Journalists Exposed West Africa Sex For Grades Scandal

by Ghost writers

In a recent report, BBC Africa Eye’s Sex for Grades, Kiki Mordi, 28, says, “I never finished school for one reason. It wasn’t that I was less brilliant than everyone else – I was recognized as a high flyer at my school.

It wasn’t even that I finished. The reason was sexual harassment.”  Mordi claims a professor withheld her exam results for two semesters after refusing his sexual advances, which caused her to drop out of school and abandon her dream of becoming a doctor. At the time, Morti reported the harassment, but said, “It seemed like nothing could be done.”

She calls it robbery. “School is perhaps the safest place on earth for girls.”

Mordi addresses sexual harassment at West African universities. In her study, she interviewed dozens of current and former students about their sexual harassment experiences.  Mordi and three other undercover reporters use hidden cameras to film lecturers at reputable universities in Lagos and Ghana for three months in an hour-long film. In closed-door meetings, lecturers harass, blackmail, and propose to Mordi and her fellow reporters.  She claims sexual harassment is an open secret at universities, that “everyone has a story.”

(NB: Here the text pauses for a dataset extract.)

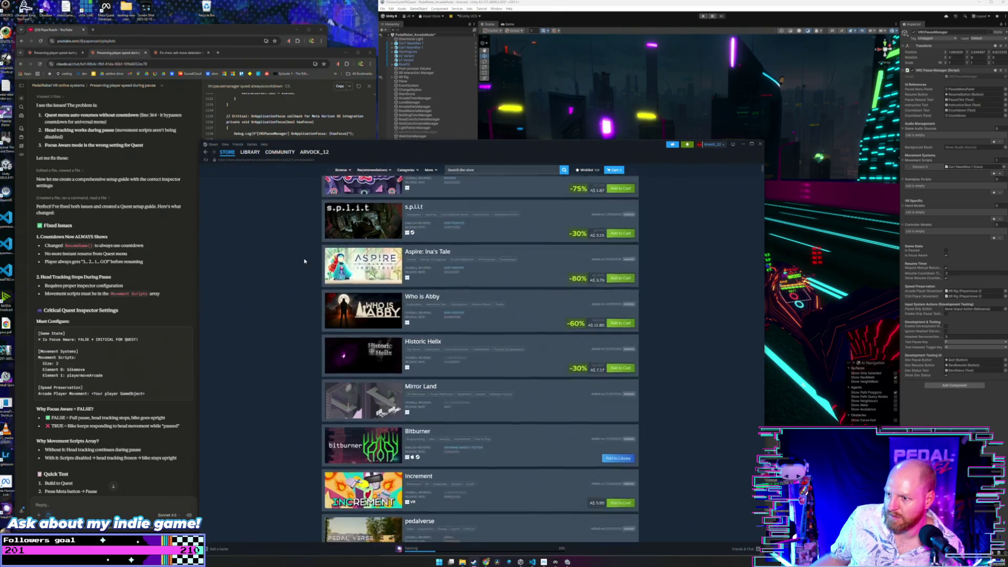
{"action": "scroll", "coordinate": [304, 261], "scroll_direction": "down", "scroll_amount": 5}
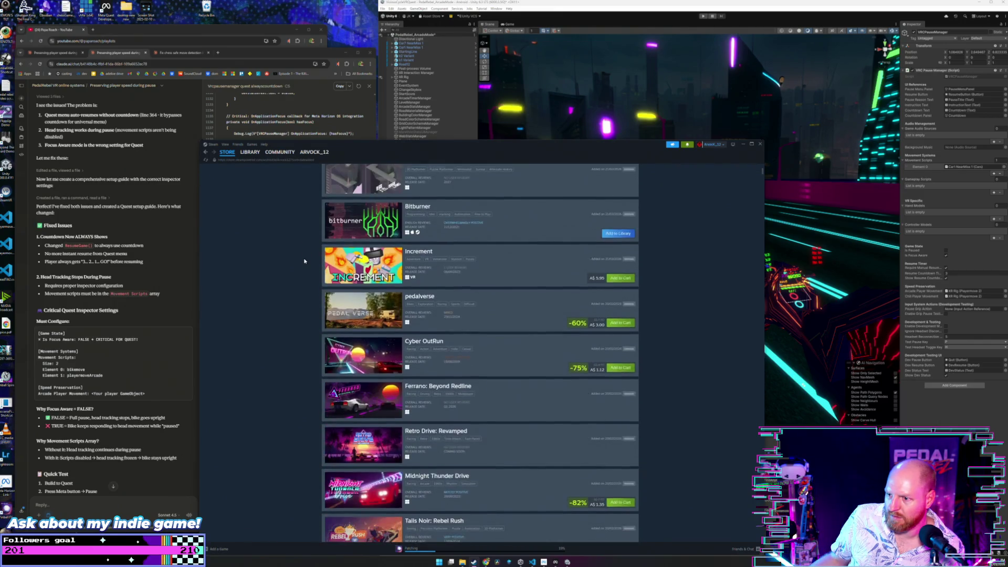
{"action": "scroll", "coordinate": [304, 261], "scroll_direction": "down", "scroll_amount": 6}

Despite not being part of the BBC investigation, Williams feels the broadcast provided concrete proof of the problem. She says this conversation has been going on in this country for so long. It forced us to confront the issue. People can no longer look away from it or pretend it doesn’t exist.” After receiving numerous requests from West Africa and “all over the continent” for a report, BBC Africa Eye began looking into the matter. She notes it took nine months to gather enough evidence to suggest the scale of the problem. ‘I was really shocked by the findings,’ she says.

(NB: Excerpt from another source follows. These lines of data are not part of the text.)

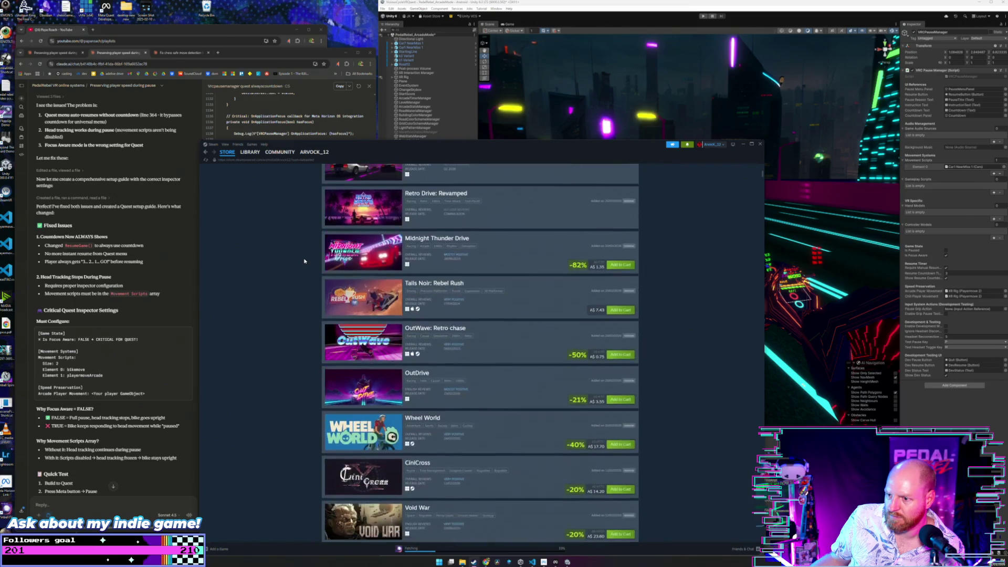
{"action": "scroll", "coordinate": [304, 261], "scroll_direction": "down", "scroll_amount": 2}
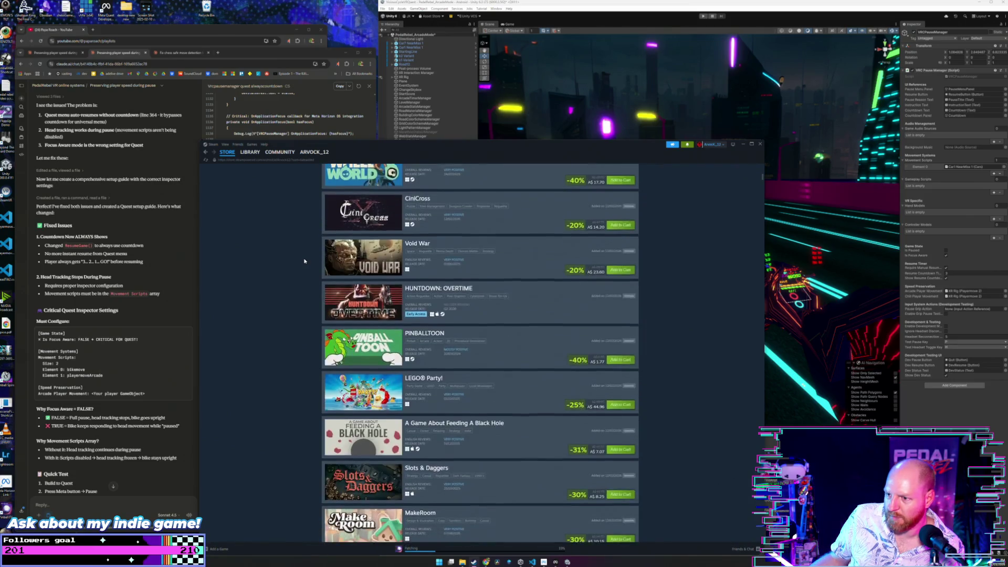
{"action": "scroll", "coordinate": [304, 261], "scroll_direction": "down", "scroll_amount": 2}
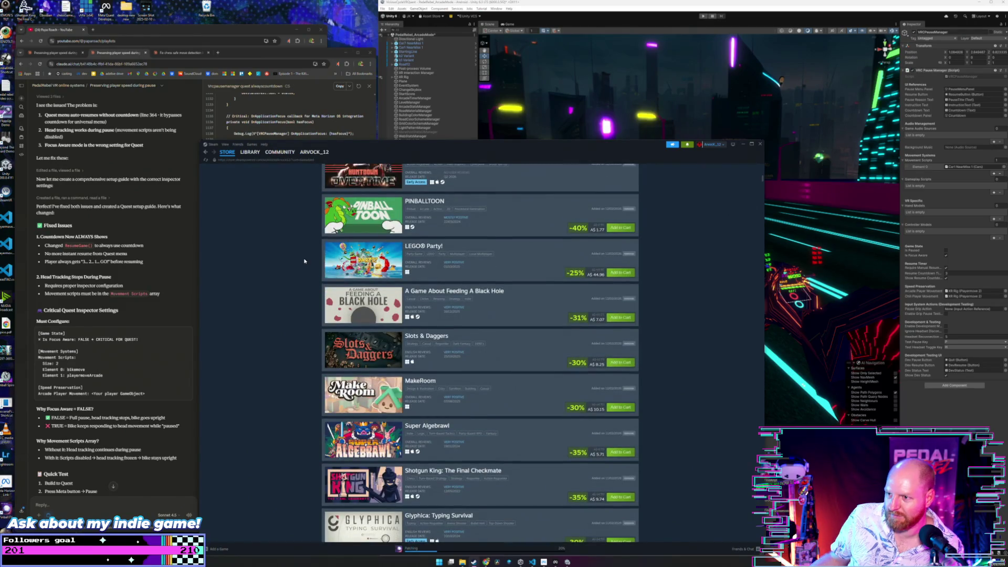
{"action": "scroll", "coordinate": [304, 261], "scroll_direction": "down", "scroll_amount": 1}
{"action": "scroll", "coordinate": [304, 261], "scroll_direction": "down", "scroll_amount": 2}
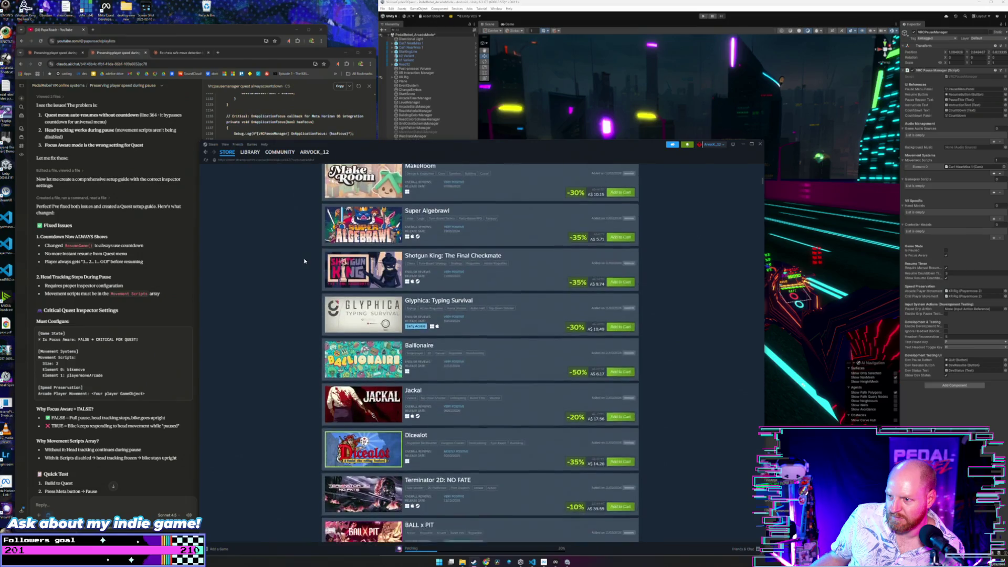
{"action": "scroll", "coordinate": [304, 261], "scroll_direction": "down", "scroll_amount": 2}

According to unidentified informants, undercover reporters targeted lecturers known for serially harassing students. An undercover reporter is filmed filming professor Paul Kwame Butakor, who offers an undercover reporter a job if she allows him to be her “side guy,” adding that the reporter’s wife is not in the country.

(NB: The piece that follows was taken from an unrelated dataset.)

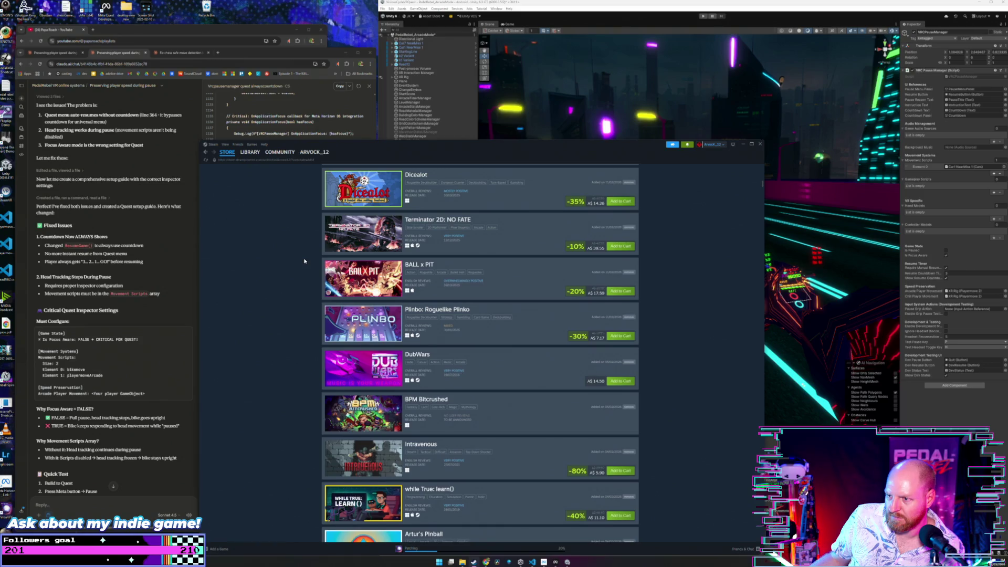
{"action": "scroll", "coordinate": [304, 261], "scroll_direction": "down", "scroll_amount": 5}
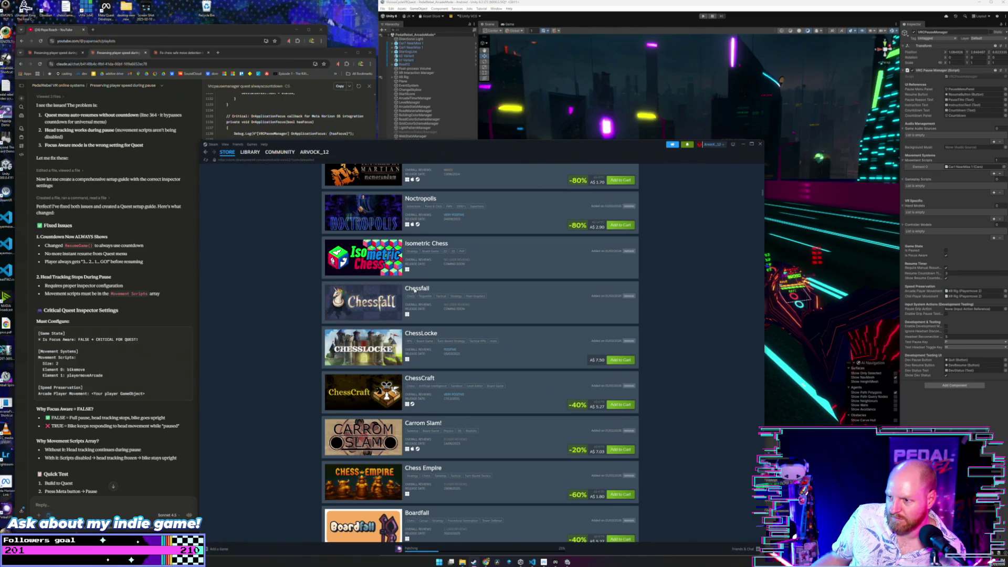
- Scroll the wishlist past the chess and pinball games to Arcane Golf, then back up to the Pinball titles
{"action": "scroll", "coordinate": [288, 286], "scroll_direction": "down", "scroll_amount": 5}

An additional journalist poses as a 17-year-old while applying for admission to Igbeneghu Boniface’s department at the University of Lagos. A professor and a pastor, Igbeneghu, are shown on camera asking the undercover journalist about her sexual histories, describing a university club where lecturers kiss girls. He also repeatedly asks the reporter for kisses. The exchanges occurred during meetings held at his university office as part of the student’s counseling process to gain admission to the university.  Having seen the documentary while still a student, Mordi wants students experiencing sexual harassment to know they are not alone. At the time, she could not tell her mother everything.

It is a welcome opportunity to push for change that the documentary has brought public attention to that message. In Williams’ words, “We are holding up a mirror to our society so that it will see what we are doing. This is who we are  It’s the right time to make changes,” she says.

In 2018, then professor Richard Akindele at Obafemi Awolowo University (OAU) in southwest Nigeria, was let go after an investigation discovered that he asked a student, Monica Osagie, for sexual favors in exchange for better grades.  At the time of the incident, the head of the university Eyitope Ogunbodede said in a statement that the student had audiotaped the former professor asking for sex.   As university officials dig into the facts more, they also discovered that “Akindele had concealed Osagie’s real examination score as part of his ploy to have sex with her for better grades.   Osagie’s marks were 45, which is a pass mark by the institution’s grading, according to the university,” wrote By Stephanie Busari and Bukola Adebayo of CNN.